The day after Jill Abramson was fired from the New York Times, I got an e-mail from an old acquaintance—let’s mix things up a bit and call her 聰明的女人, yeah?—wondering if we could talk. She is the mother of two young children, is highly educated with a bachelor’s degree and an MBA from top schools, and is on the verge of leaving a professional, high-level job that had offered her flexible work hours.
And she was wondering what to do next.
A mutual friend had suggested to her that she talk to me, since I was in this same position nearly five years ago, and had made some very conscious choices with regard to being a woman and a mother in the professional world.
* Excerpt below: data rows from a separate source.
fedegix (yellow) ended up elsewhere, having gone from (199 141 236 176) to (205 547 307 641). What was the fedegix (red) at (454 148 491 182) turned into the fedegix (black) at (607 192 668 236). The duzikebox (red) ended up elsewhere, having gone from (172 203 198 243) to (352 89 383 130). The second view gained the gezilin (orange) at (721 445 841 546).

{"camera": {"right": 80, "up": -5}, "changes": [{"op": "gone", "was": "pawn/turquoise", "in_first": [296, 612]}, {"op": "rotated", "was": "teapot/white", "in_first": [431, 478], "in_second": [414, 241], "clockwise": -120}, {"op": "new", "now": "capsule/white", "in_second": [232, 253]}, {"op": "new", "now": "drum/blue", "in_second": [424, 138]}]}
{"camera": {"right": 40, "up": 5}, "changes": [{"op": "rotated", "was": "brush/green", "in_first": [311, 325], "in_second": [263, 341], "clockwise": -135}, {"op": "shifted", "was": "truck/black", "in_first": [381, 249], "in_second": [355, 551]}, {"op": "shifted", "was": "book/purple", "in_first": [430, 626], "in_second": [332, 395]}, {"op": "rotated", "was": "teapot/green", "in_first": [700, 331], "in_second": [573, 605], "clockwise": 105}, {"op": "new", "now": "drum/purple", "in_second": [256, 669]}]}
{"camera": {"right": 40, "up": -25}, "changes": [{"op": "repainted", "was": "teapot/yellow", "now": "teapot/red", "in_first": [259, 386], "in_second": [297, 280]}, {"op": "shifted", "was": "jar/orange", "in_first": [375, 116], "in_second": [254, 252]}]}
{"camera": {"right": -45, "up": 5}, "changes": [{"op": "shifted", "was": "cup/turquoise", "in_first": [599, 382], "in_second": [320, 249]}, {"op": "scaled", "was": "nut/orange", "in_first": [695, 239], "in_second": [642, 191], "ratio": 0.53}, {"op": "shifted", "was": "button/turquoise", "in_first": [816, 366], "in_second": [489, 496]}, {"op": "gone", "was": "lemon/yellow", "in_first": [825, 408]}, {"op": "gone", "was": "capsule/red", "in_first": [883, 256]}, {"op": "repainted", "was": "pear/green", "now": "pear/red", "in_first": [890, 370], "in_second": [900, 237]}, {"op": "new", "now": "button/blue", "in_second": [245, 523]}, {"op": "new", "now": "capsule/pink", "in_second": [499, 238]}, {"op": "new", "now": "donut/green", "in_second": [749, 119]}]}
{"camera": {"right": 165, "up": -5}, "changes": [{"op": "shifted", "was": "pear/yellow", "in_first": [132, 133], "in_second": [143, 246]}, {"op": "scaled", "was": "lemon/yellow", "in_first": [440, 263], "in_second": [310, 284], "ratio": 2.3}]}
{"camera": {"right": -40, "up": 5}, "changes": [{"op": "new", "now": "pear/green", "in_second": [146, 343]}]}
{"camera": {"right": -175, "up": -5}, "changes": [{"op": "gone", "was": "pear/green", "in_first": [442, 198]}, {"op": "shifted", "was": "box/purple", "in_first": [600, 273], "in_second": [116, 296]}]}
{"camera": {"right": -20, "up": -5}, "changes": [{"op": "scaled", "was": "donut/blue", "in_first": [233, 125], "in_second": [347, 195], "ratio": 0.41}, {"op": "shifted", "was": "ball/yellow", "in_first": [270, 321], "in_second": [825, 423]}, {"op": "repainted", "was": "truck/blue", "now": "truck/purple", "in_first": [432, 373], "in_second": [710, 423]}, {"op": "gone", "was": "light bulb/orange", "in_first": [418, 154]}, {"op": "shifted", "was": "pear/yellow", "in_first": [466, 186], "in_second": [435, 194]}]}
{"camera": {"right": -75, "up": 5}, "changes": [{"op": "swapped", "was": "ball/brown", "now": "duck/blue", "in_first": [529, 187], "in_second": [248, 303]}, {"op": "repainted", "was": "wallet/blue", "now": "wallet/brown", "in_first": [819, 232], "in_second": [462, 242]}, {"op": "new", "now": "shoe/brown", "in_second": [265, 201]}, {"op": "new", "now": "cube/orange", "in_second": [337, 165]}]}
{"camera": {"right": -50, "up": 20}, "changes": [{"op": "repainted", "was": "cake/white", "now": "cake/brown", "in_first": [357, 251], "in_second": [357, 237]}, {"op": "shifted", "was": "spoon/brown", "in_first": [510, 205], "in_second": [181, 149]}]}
So, 聰明的女人 and I got on the phone, and she told me she was looking for something that would pay well, allow her to be with her children when they needed her, and that would be intellectually stimulating, and…Why doesn’t this exist? Why is it so hard for women?
And I remembered thinking, Oh. This is sad.
Because there were two things going on in that conversation.
One, that the struggles over pay equality, expectations of women’s behavior, and burdens of women as primary caretakers are problems that so many women don’t even know about. It’s easy to forget, in the self-selected community in which I exist, that a significant portion of the female population might have a suspicion that something isn’t quite right, but they’re not aware of what that something is, and the relatively small knowledge about where we stand as women is still more than what others possess. And that was the situation I found myself in with 聰明的女人. She was only beginning to realize. Before this shift in her life, she belonged in the teeny weeny tiny segment of the population that might possibly maybe benefit from Sheryl Sandberg’s advice in Lean In (If you have not read this book, there are parts that are interesting and worth a read, but also parts that made me laugh out loud at how literally impossible the suggestions in there are for most women to act upon.)
Anyway. The point is that, in so many ways, these kinds of realizations are moments of crisis that are unique to a woman and a woman’s experience, and they’re not her fault. No matter how much onus books like Lean In try to place on the woman, herself, to change the entire system that is in motion around her, it’s not her fault. But it’s easy for it to feel that way when one doesn’t know the subtle-but-heavily-ingrained expectations that we, as women, fight against every day.
The second thing going on in that conversation was that, despite the evidence in front of her, 聰明的女人 really had expected that reaching for new opportunities was all she would need to succeed. She listed off a bunch of folks she knew who were in powerful positions, who might be able to help her find exactly the kind of job she wanted. These connections could all lead to opportunities, and she was initiating their creation.
Except all of the people she listed were men.
And when we hung up, it was clear that she still had at least a little of that expectation. She’d been really fortunate in the past with that same approach. And, to be fair, maybe it will work for her. She’s brilliant, well-educated, experienced, and tough. I admire who she is and I am grateful that a woman like her had that moment of realization, that This is more than just a feeling that something is off. It’s an ongoing struggle with a mass of knowledge behind it that is waiting to be discovered. Sitting at the table is great—when there is a table. Finding a true partner is fantastic—when you have an adequate pool of partners from which to choose. Leaning in is only possible when there’s something there to lean against, in the first place. Otherwise, you just end up falling on your face.
I hope that doesn’t happen to 聰明的女人. I hope she ends up getting everything she wants. But I also hope that this shift in her life changes the way she looks at all of the opportunities she has, at how hard she had to work for them precisely because of her sex, and how the discrimination is rampant at every level of professional and social interaction. If it can affect someone like Jill Abramson, that says a lot.
I’m not trying to be all, This sucks so let’s just give up. Not at all. This post is more of my own personal catharsis, to be honest. To have felt sad to see a smart woman feel stupid. To process the regret that comes with seeing a female go through something that women have been experiencing for centuries. It’s hard, and it’s never not jarring. It’s one of the reasons why I love the romance community so much. We are predominantly women. We are mostly extremely supportive of one another. When we lean in, it’s because, for the most part, we know that we are leaning on a caring shoulder. We know that we are leaning into a strong hug. Leaning is not about a fight. Should not be about a fight. And I’ll continue to rely on that perspective to get through the moments of crisis.